_Problem details_: Which lines in the records below contain the word "with"? Pull out every one of them in full.

-- start Information shown --

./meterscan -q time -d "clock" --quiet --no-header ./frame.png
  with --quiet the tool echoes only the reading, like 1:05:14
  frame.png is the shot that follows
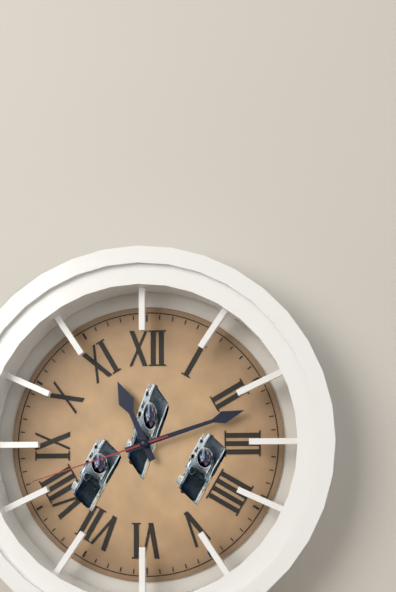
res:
11:12:42
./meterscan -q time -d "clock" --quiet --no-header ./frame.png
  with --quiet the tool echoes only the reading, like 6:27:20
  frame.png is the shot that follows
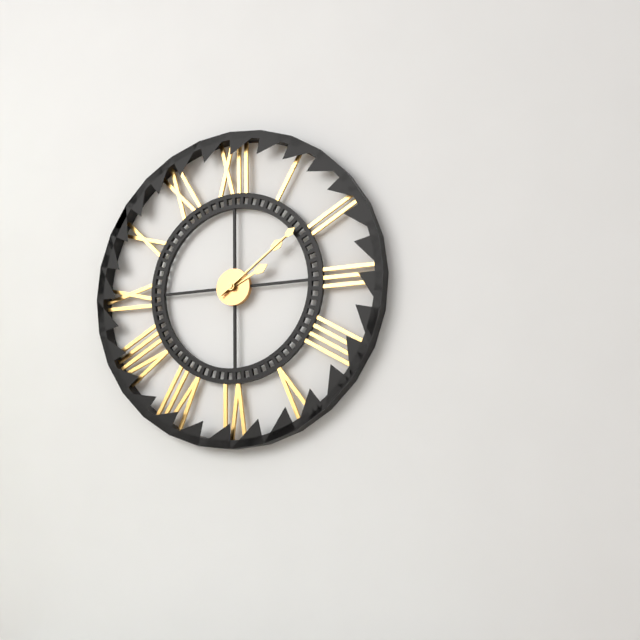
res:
2:09:09
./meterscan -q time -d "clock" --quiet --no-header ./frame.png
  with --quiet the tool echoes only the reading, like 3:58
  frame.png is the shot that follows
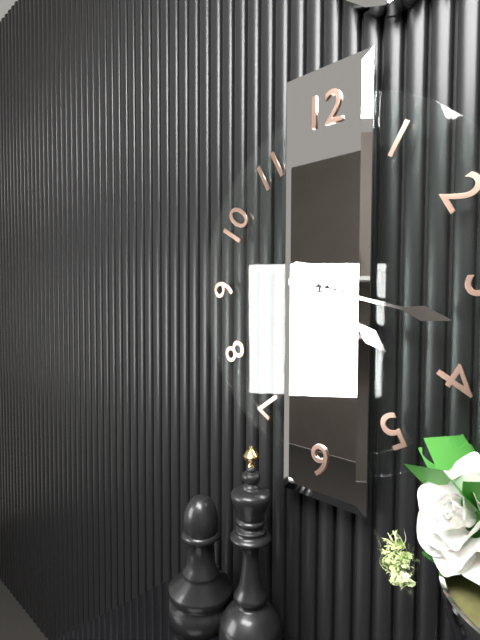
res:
4:17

-- end Information shown --

_Response below_:
  with --quiet the tool echoes only the reading, like 1:05:14
  with --quiet the tool echoes only the reading, like 6:27:20
  with --quiet the tool echoes only the reading, like 3:58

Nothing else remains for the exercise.